**Page text**
GEORGIA: You prepared for us a nourishing table, encountering our enemies:

You healed our head with justice;

You made overflow our cup of joy.

Yes! We seek to let loving-kindness, good action, move us

All the days of our life.

For we seek to live where the Breath of Life is at home

And so to lengthen the days of us all.

That is, of course my gently midrashic translation of part of the 23d Psalm. Let me turn from my rabbinic yarmulke to my Tevye cap as activist and the fedora of a US historian.

As I write, it seems clear that both a Black minister, Rev. Raphael Warnock ,and a Jewish documentary film-maker, Jon Ossoff,  have been elected to the US Senate from Georgia: the first in both cases.  Their election makes it possible for the first woman, first Black, and first Asian-American Vice-President to organize the 50-50 Senate in favor of the Democratic Party. (The media have not yet, as I write, “called” one of those senatorial  victories, and the victor’s opponent is sure to make every effort under the sun and under the sea to challenge him.)

 There is a specially sweetly pungent flavor of Healing to the table these elections prepare for us. According to the Atlanta Journal-Constitution (AJC), from 1877 to 1950 there were 588 lynchings of Black people in Georgia (second only to Mississippi). There was one lynching of a Jew, the only one in American history – Leo Frank, in 1915. He had been, despite little concrete evidence, convicted of the murder of a working woman in the factory in which he was among the managers. He was sentenced to death, had his sentence commuted because the Governor of Georgia doubted his guilt, and then was lynched by a mob made up of white Christians. During the whole case, though Black and white opponents of lynching rallied to condemn the lynching of Frank, there also arose some tension between the Black and Jewish communities, because the only other suspect was a Black man, and some of Frank’s defenders used racist rhetoric to absolve him.

So it is a deep healing that a flood of Black votes in Georgia elected a Black and a Jew to the US Senate. It is an even deeper healing that the two stood shoulder to shoulder calling for an end to racism and a healing of Earth and Humankind from the climate crisis. (It was not surprising but it was disgusting that some small but wealthy parts of the Jewish community tried to elect Republicans by condemning Rev. Warnock for his assertion of Palestinian rights – as if an assertion of those rights were antisemitic. Hundreds of rabbis and other serious Jews spoke out for Rev. Warnock.)

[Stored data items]
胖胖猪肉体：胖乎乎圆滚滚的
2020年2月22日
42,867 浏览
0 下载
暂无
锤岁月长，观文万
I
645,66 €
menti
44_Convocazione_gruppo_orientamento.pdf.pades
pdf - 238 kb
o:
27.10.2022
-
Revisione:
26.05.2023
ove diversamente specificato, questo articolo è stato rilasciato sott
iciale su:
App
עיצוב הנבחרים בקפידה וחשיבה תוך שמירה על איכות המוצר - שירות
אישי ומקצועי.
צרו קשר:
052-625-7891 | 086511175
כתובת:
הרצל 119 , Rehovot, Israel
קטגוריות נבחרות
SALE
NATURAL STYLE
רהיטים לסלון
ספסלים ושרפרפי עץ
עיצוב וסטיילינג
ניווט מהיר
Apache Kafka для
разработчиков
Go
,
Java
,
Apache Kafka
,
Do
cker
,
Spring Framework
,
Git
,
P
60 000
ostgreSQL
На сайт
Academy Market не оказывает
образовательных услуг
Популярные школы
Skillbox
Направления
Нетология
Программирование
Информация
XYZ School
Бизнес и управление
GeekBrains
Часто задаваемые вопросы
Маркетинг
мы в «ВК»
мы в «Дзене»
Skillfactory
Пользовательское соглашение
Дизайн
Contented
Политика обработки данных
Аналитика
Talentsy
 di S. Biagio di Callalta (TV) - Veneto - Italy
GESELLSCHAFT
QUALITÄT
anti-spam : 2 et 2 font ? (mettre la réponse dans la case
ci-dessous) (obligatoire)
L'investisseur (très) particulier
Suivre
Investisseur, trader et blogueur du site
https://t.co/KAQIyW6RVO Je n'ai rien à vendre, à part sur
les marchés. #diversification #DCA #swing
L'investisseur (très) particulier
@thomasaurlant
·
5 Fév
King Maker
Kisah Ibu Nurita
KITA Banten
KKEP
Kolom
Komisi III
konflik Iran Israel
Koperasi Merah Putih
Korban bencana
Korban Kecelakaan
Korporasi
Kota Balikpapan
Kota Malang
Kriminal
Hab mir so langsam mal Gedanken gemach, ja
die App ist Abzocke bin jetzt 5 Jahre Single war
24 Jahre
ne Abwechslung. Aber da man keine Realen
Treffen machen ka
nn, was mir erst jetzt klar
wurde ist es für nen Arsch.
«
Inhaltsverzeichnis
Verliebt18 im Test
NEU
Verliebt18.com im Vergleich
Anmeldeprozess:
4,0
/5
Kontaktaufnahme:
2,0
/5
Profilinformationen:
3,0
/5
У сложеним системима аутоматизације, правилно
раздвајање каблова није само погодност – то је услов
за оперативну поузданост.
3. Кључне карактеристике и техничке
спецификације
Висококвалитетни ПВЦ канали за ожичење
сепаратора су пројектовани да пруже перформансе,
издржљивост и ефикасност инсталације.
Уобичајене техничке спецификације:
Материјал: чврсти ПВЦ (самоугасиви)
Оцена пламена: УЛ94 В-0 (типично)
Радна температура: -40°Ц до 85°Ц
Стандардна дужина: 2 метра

**Actions to take**
• A. In the Georgia election essay, who was the only Jew lynched in American history?
• B. Summarize the Georgia election essay in two sentences.
• C. Please carry on the Georgia election essay from where it stops.

**Expected responses**
• A. Leo Frank, in 1915.

• B. The Georgia election essay opens with a gently midrashic translation of part of the 23rd Psalm, then reports that Rev. Raphael Warnock and Jon Ossoff seem to have been elected to the US Senate from Georgia, which lets the Vice-President organize the 50-50 Senate in favor of the Democrats. It calls their election a deep healing, given Georgia's 588 lynchings of Black people from 1877 to 1950, the 1915 lynching of Leo Frank, and the tension that case raised between the Black and Jewish communities.

• C.
(See https://www.ajc.com/news/local/hundreds-more-were-lynched-the-south-than-previously-known-report/gOEGtsSud4utD6Uiqkx1LN/

And  https://history.msu.edu/files/2010/04/Nancy-MacLean.pdf)

If all goes well today inside and outside the US Capitol –- even though some Senators and House members are deliberately lying about the presidential election and some ultra-right-wing militant white supremacists are roaming the streets, all trying to muddy the clarity of President-Elect Biden’s legitimacy –-  then there will be at least the possibility of joint action by President and Congress to take steps to healour simultaneous macro-crises.

As I have said several times recently, I think it is both ethically crucial and politico-practically essential to address the pain, death, and despair of far too many rural and small-town neighborhoods and the pain, death, and despair of far too many big-city neighborhoods, with a nation-wide campaign of Green Co-ops focused on solar and wind energy. Whoever the people in those neighborhoods voted for, any honorable progressivism, any compassionate and just religion, must act to give their neighborhoods new life – and Earth new health.

The Georgia elections and their roots in transforming the past make possible a much more hopeful future – if we act. Especially if the faith communities act.

We must heal our hearts with justice;

We must fill our cups with joy.

Yes! We must let loving-kindness, good action, move us

All the days of our life.

Only then can we live where the Breath of Life is at home

Only then can we lengthen the days of us all.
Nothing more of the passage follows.